Boreal forest fires are usually sparked by summer lightning strikes. Until recently they have been a routine but not catastrophic force in shaping the far-north landscape. Every 100 to 150 years fire would run through stands of black spruce and other conifers, clearing the way for new plant communities to establish themselves. That was before global warming. These days less snow piles up through the winter. The thinner snowpack then melts away quickly, drying out the deep layer of slowly decaying wood and conifer needles on the forest floor, turning the damp, springy mass into a crunchy bed of tinder. Now fires start earlier in the season than they used to, and they easily roar out of control. The boreal forests north of the border are vast, and they will only be growing drier and warmer.

The firefighters extinguished the apartment fire the same day, and the smoke cleared from our neighborhood, but our future remains hazy. Canada has a long fire season ahead, and worsening fire seasons every year for the foreseeable future. The smoke will always blow somewhere: to eastern Canada, to the Great Lakes and sometimes to the Mid-Atlantic.

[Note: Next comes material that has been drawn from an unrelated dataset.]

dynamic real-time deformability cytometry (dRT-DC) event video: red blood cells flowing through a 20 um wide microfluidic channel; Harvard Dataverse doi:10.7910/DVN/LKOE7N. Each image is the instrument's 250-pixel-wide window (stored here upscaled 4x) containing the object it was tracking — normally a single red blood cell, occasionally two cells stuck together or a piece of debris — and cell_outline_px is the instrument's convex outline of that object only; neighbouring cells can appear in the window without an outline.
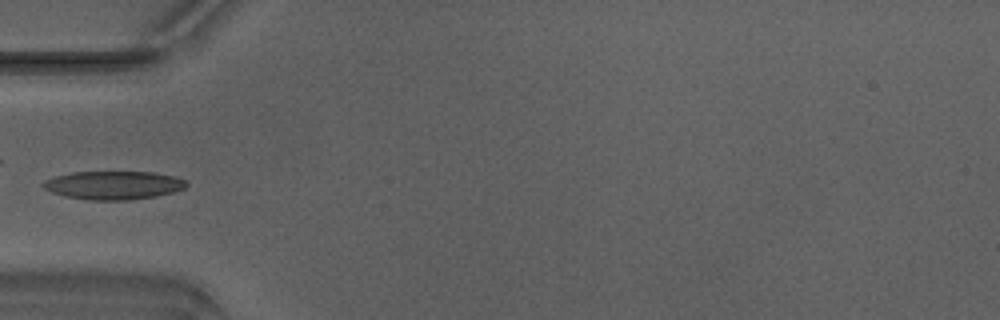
{"species": "Egyptian fruit bat (a non-hibernating species)", "species_latin": "Rousettus aegyptiacus", "temperature_condition": "warm", "stored_images_in_passage": 32, "camera_frame_rate_fps": 3000, "um_per_image_px": 0.085, "animal": {"sex": "male"}, "frame": {"image": 1, "passage_image": 1, "time_ms": 0.0, "image_size_px": [1000, 320], "cell_outline_px": [[188, 184], [184, 188], [172, 192], [156, 196], [128, 200], [92, 200], [64, 196], [52, 192], [44, 188], [40, 184], [44, 180], [56, 176], [72, 172], [156, 172], [176, 176], [188, 180]], "centroid_in_image_um": [9.67, 15.73], "position_along_channel_um": 75.3, "area_um2": 23.81}}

Mostly thanks to luck and privilege, my family occupies a location and a class that have felt buffered from the worst of climate change so far. Philadelphia does not often get hit by hurricanes, unlike Florida, or Bangladesh for that matter. Wildfires increasingly happen somewhere else, like Hawaii or Manitoba, but not here. We don’t rely on farming in a drying place like the people of Guatemala’s Western Highlands. Likewise we happened to buy a house well above the floodplains that spread over much of Southwest Philadelphia. And we can afford to turn on the air conditioning whenever it gets too hot.

Of course it is incumbent upon us and on our leaders to help everyone adapt — to do everything we can to keep survival from being a matter of luck and privilege, but another smoky summer reminds me that there’s only so much we can do in the face of a disaster that is truly global, in which conflagrations on the other side of the continent can still reach us from 2,000 miles away.